Among other provisions, the rules require a public company to disclose a “material” cybersecurity incident to the SEC within four days of determining that it is a material breach. The agency began enforcing the reporting rules in December. Since the guidelines were adopted last summer, companies have scrambled to ensure they have the appropriate policies and procedures in place for compliance.
“The Grant Thornton webcast survey shows that many companies have taken steps toward fulfilling these reporting requirements, but some still have work to do,” the global advisory firm said in a Monday report highlighting the results.
Cybersecurity has escalated as a C-suite level priority in recent years, amid a rise in sophisticated and costly cyberattacks as well as growing regulatory pressures.
The SEC, which has long maintained through guidance that material breaches should be disclosed to investors, has been increasingly raising the stakes for companies and their executives. Last year, even before its new rules kicked in, the agency began ramping up its cybersecurity enforcement efforts.
In October, the SEC sued Austin, Texas-based software provider SolarWinds and its chief information security officer, Timothy Brown, for allegedly defrauding investors by mischaracterizing cybersecurity practices that were in place at the company leading up to a major breach discovered in December 2020. The company has denied the charges.

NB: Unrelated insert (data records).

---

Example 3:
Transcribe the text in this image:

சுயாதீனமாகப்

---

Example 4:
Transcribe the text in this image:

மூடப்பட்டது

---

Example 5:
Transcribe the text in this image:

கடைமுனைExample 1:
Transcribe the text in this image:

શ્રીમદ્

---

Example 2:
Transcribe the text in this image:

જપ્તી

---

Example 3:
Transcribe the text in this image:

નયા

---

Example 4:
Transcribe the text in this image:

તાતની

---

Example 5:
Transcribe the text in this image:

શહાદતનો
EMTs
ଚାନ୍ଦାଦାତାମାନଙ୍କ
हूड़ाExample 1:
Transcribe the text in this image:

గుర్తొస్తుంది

“I think we’ve already seen the SEC kind of turning up the heat on this issue, and the stakes are even higher with a formal rule now in place,” Cara Peterman, a partner in Alston & Bird’s Securities Litigation Group, previously told CFO Dive.
As of Dec. 18, all covered entities other than smaller reporting businesses were required to comply with the new breach disclosure mandates. Smaller reporting companies will be subject to them as of June 5.

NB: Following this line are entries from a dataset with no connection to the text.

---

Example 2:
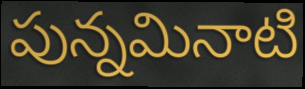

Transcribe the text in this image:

పున్నమినాటి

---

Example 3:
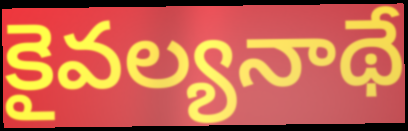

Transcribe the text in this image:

కైవల్యనాథే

Companies must also annually describe on form 10-K their board of directors’ oversight of cybersecurity risks. All companies must comply with these requirements beginning with annual reports for fiscal years ending on or after Dec. 15.
In the past, some companies tried to disclose as little as possible about cybersecurity to avoid potential liability and legal issues, according to Grant Thornton.
“That practice of minimum disclosure has been upended by the SEC’s requirements and demands a new way of communicating that should be considered carefully by management and the board,” the firm said in its report.